Fatal Error: Uncaught Error: Call to a Member Function foo() on null
What This Error Actually Means
This error indicates that the variable you are calling a method on is not an object. You expected an object, but PHP got null.
Fatal error: Uncaught Error: Call to a member function foo() on null
This is not a parse error; it is strictly a runtime error that PHP cannot detect at compile time. PHP doesn’t know what type your variable will hold until execution reaches that line of code. By then, it’s too late, and the crash happens immediately.
Because PHP is a loosely typed language, functions can return objects, arrays, false, or null without requiring you to specify a return type. As a result, null can creep in unless you are absolutely sure what the function returns.
Common Causes
1. No result returned by a Database Query
$profile = $db->query("SELECT * FROM users WHERE id = 78")->fetch();
$profile->getProfile(); // $profile is null if no row matched
PDO will return null on empty and false on any execution failure, depending on the fetch mode. Neither is an object.
2. A function returned null unexpectedly
$order = getOrder($id); // returns null if order doesn't exist $order->getTotal(); // fatal error
This is the most common use case. The function returns null because there is either a failed condition, a missing record, or a code path that forgot a return statement.
3. A class property was never initialised
class ShoppingCart {
private $coupon_code; // defaults to null
public function apply() {
$this->coupon_code->validate(); // fatal error if setCoupon() was never called
}
}
PHP class properties default to null unless assigned in a setter or constructor. If your method expects an object, initialize the property properly or guard against null.
4. Dependency injection wasn’t wired up
class OrderService {
private $mailer;
public function confirm() {
$this->mailer->send(); // null if never injected
}
}
This is common when services are manually instantiated without providing the required dependencies.
How to Fix It
Null check before calling:
if ($user !== null) {
$user->getProfile();
}
Use the nullsafe operator (PHP 8.0+):
$user?->getProfile();
The nullsafe operator ?-> stops execution of the entire expression if it encounters null at any point instead of throwing a fatal error.

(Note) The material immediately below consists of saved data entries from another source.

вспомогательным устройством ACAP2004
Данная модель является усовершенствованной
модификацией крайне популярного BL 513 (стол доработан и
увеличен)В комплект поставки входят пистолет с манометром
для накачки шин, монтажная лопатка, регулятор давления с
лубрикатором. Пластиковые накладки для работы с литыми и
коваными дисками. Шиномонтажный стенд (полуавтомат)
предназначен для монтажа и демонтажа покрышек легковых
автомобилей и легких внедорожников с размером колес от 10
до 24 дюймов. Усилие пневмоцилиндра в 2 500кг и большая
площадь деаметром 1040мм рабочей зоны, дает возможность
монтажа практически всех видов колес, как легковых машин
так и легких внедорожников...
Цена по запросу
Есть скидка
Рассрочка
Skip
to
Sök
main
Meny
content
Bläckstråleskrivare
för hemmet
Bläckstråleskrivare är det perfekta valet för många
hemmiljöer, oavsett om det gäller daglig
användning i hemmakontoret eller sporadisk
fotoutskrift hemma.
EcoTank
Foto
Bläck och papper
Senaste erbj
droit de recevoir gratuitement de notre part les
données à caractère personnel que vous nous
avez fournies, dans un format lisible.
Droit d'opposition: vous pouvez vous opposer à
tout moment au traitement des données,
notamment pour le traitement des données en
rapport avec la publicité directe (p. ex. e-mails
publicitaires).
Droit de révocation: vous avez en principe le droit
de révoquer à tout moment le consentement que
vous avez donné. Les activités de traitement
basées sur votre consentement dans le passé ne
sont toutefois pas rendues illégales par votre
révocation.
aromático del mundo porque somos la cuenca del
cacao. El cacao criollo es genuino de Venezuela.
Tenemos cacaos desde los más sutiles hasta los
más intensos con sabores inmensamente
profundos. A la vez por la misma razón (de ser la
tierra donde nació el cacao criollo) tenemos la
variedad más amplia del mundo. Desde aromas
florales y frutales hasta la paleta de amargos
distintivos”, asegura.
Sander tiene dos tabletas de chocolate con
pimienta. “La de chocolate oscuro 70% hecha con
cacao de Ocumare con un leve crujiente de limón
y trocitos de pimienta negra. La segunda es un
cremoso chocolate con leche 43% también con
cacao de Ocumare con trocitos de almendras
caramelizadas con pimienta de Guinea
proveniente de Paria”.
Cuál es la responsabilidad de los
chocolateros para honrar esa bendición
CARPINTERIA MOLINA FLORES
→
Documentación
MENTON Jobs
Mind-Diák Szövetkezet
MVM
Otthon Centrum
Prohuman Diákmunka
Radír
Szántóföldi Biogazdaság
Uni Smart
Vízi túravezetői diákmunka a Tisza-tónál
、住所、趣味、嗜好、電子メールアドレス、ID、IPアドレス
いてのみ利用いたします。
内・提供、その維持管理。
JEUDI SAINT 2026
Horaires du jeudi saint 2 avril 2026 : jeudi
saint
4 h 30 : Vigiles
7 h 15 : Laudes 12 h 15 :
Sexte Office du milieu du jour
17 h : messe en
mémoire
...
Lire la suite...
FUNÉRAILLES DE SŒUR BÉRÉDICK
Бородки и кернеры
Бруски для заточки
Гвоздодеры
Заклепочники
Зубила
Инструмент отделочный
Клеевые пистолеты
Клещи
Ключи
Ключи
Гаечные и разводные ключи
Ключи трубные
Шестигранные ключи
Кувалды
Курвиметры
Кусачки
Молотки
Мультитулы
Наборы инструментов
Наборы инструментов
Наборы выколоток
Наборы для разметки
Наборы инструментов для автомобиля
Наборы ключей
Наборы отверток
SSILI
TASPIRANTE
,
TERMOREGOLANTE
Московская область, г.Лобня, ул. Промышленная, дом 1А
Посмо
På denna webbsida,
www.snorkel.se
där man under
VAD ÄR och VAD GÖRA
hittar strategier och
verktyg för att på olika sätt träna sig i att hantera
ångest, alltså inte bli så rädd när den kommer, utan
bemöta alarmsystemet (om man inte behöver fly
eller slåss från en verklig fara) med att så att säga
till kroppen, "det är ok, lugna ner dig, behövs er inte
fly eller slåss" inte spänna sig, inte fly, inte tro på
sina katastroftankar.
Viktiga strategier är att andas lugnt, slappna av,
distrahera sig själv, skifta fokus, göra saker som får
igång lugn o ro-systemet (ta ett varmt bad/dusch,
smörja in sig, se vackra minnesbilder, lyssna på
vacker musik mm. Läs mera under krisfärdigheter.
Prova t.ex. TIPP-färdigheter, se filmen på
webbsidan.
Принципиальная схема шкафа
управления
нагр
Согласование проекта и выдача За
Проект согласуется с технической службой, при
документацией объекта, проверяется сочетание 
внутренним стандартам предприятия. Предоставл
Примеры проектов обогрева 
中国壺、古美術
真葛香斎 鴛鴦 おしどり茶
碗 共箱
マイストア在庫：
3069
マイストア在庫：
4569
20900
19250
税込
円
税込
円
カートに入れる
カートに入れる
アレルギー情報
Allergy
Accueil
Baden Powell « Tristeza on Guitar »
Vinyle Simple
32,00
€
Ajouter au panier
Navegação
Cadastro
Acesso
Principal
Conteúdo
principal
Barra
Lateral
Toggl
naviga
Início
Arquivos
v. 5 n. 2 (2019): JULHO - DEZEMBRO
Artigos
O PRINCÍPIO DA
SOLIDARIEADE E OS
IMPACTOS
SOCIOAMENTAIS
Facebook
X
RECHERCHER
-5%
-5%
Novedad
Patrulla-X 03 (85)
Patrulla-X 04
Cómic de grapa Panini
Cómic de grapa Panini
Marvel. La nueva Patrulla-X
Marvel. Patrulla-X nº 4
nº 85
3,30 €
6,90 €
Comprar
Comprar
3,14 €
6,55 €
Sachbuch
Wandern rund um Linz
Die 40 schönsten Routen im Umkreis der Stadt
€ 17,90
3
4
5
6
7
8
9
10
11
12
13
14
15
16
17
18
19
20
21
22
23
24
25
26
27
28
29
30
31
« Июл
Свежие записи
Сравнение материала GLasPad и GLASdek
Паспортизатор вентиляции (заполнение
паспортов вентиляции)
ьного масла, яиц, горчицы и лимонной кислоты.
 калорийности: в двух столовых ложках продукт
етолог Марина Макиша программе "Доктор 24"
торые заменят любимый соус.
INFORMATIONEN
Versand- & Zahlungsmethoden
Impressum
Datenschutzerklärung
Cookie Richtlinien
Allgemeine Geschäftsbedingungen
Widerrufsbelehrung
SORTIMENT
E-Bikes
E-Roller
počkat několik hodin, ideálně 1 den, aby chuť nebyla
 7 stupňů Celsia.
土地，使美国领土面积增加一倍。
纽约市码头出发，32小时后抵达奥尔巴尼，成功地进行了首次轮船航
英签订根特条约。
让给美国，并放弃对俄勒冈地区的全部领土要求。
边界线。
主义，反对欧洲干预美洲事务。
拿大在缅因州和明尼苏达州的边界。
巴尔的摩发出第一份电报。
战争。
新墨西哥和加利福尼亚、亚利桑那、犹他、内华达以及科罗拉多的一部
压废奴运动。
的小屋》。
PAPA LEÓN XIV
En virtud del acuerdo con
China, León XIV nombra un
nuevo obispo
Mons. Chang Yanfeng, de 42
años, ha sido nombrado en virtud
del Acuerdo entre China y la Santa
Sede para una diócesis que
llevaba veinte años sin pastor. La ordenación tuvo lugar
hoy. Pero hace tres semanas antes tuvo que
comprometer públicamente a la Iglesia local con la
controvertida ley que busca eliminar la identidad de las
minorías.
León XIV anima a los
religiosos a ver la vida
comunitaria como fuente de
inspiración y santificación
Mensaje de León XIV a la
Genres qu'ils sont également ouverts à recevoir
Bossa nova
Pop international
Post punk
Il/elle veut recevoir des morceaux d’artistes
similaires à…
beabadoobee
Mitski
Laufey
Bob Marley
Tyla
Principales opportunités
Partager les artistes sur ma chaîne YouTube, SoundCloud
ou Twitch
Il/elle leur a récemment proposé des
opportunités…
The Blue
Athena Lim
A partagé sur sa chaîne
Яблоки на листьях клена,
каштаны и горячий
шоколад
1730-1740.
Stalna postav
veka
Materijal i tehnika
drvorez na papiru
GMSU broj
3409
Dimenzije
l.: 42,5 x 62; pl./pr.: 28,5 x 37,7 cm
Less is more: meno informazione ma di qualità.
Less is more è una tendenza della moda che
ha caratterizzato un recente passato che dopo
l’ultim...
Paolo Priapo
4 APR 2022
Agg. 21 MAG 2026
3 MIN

$price = $order?->getCart()?->getTotal() ?? 0;
In chained calls like above, the nullsafe operator allows a clean fallback to 0 without a fatal error.
Enforce return types in PHP 8:
function getOrder(int $id): Order {
// PHP will throw a TypeError if this returns null
}
Declaring a non-nullable return type forces the function to always return an object and prevents it from returning null.
Debugging It Fast
Add var_dump() immediately before the line causing the fatal error:
var_dump($order); $order->getTotal();
Trace back to where $order was assigned if it outputs null.
The fix is not on the line throwing the fatal error—it’s wherever the variable was set to null upstream.
PHP tells you the exact file and line number where the crash occurs. Follow the call stack to narrow it down and debug faster.